[Opening The data section]
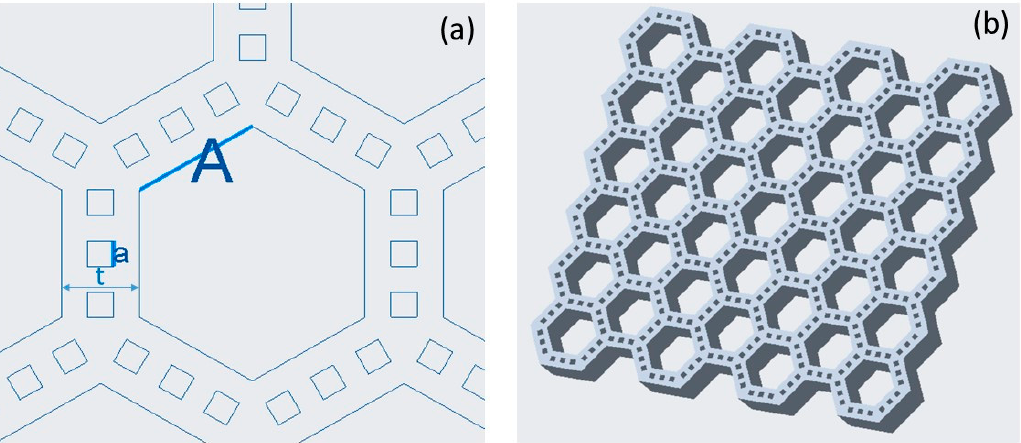
Figure 1. ( a ) A characteristic unit cell with labeled key design parameters and ( b ) a bamboo-like test structure without the flat plates at the top and the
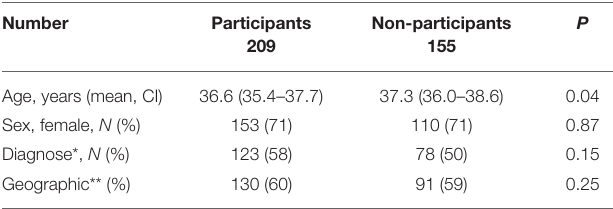
TABLE 2 | Characteristics of participants vs. non-participants, confidence interval (CI).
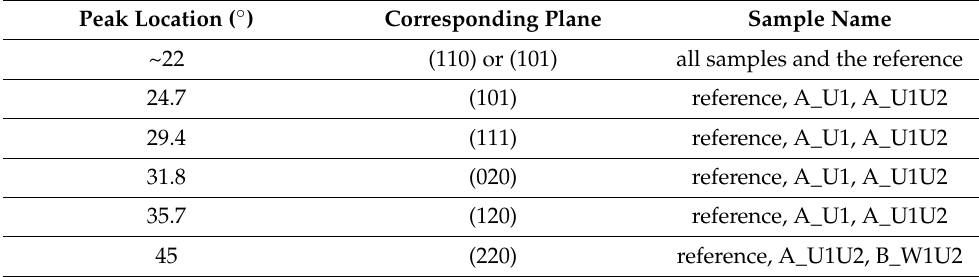
Table 3. Peak locations with corresponding planes for carbon structures and urea solution. Peak Location ( ◦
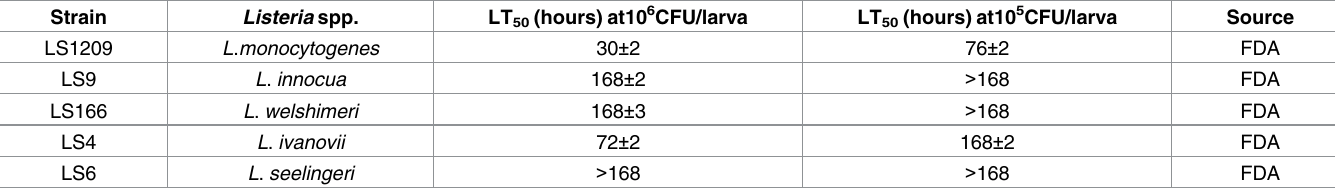
Table 1. LT 50 values for non-pathogenic and pathogenic Listeria spp. employed in this study * . Strain Listeria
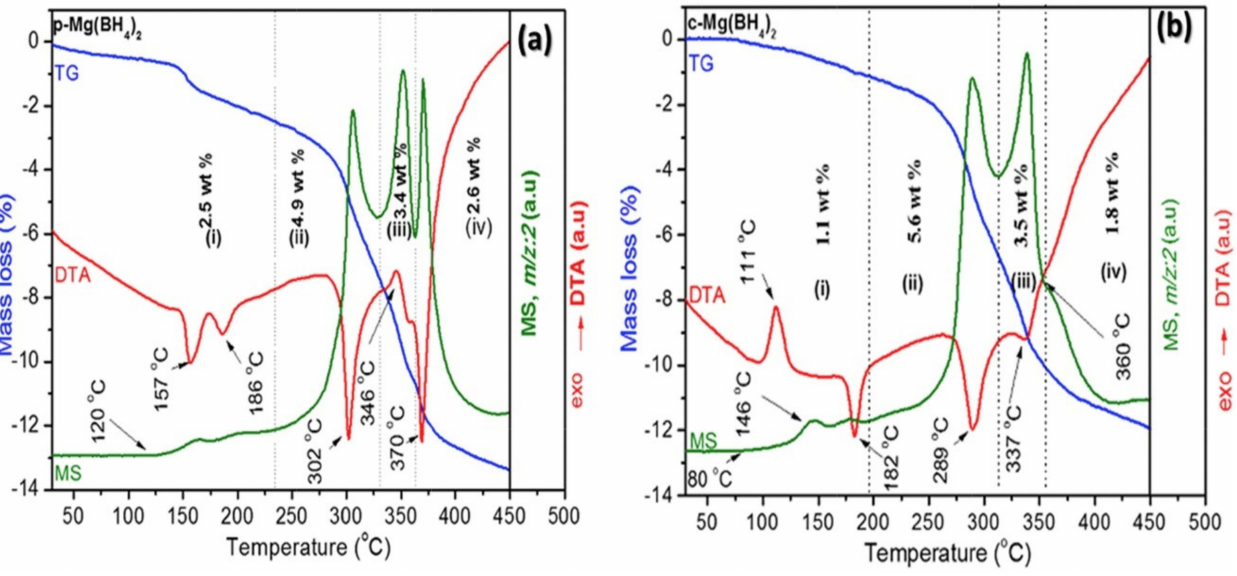
Figure 9. TG-DTA-MS measurements of ( a ) as-milled pure Mg(BH 4 ) 2 , and ( b ) as-milled ZrCl 4 - catalyzed Mg(BH 4 ) 2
[Closing The data section]
**Task:**
In the entries above, find the line that contains "TABLE 2 | Characteristics" and the line that contains "Table 1. LT". Reproduce exactly those two lines and every line between them, but not the pictures.

**Answer to this problem:**
TABLE 2 | Characteristics of participants vs. non-participants, confidence interval (CI).
Table 3. Peak locations with corresponding planes for carbon structures and urea solution. Peak Location ( ◦
Table 1. LT 50 values for non-pathogenic and pathogenic Listeria spp. employed in this study * . Strain Listeria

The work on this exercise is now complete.